The input
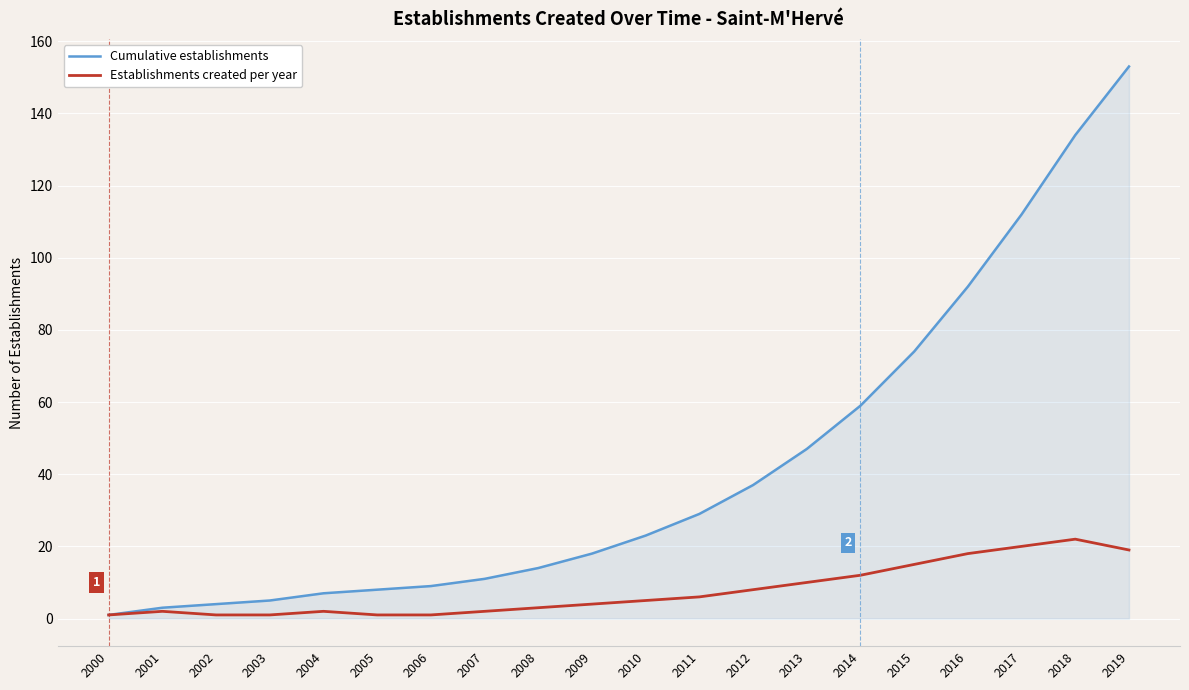

Which series has the largest total across all categories?

Cumulative establishments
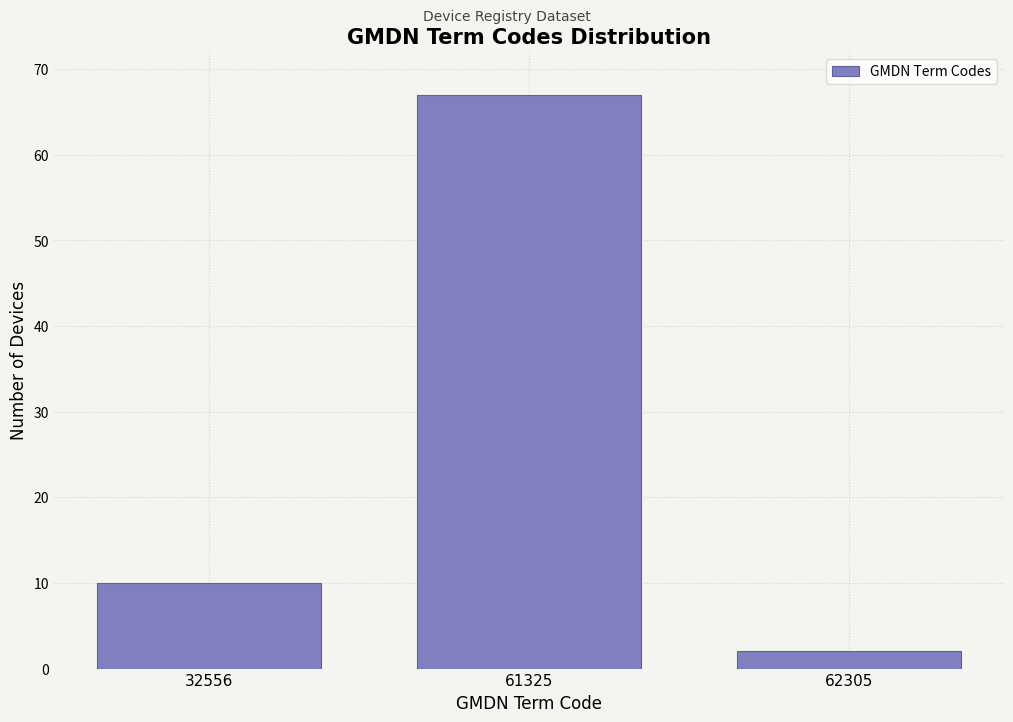

Reading left to right, list all the values displayed in this chart.

32556=10	61325=67	62305=2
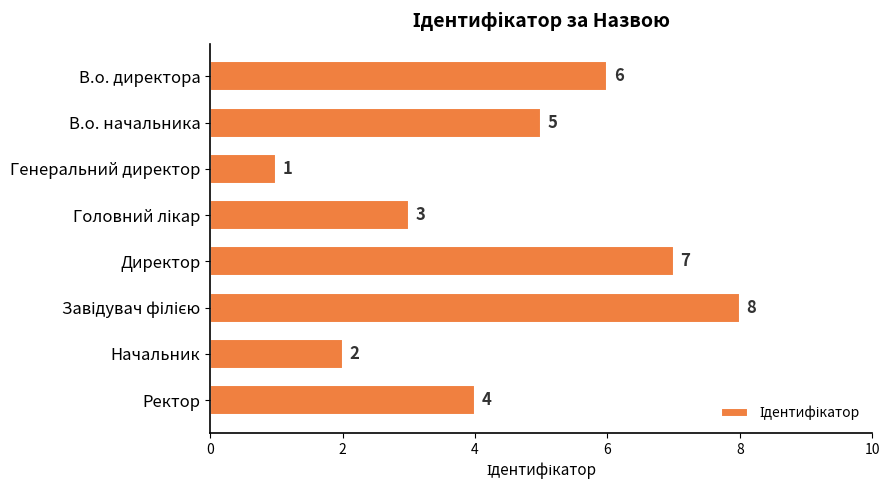

What is the change in value from Генеральний директор to Директор?

+6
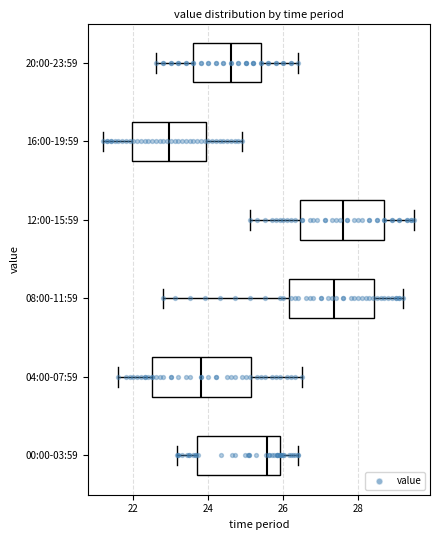

Where is the right edge of the box for 04:00-07:59 on the x-axis? The values are not printed on the chart, so give them approximately, as read against the axis.

25.2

Your goal
Output every line of the items above as a numbered list, skipping blank lines and leaving out the pictures.

Task output
1. Which series has the largest total across all categories?
2. Cumulative establishments
3. Reading left to right, list all the values displayed in this chart.
4. 32556=10	61325=67	62305=2
5. What is the change in value from Генеральний директор to Директор?
6. +6
7. Where is the right edge of the box for 04:00-07:59 on the x-axis? The values are not printed on the chart, so give them approximately, as read against the axis.
8. 25.2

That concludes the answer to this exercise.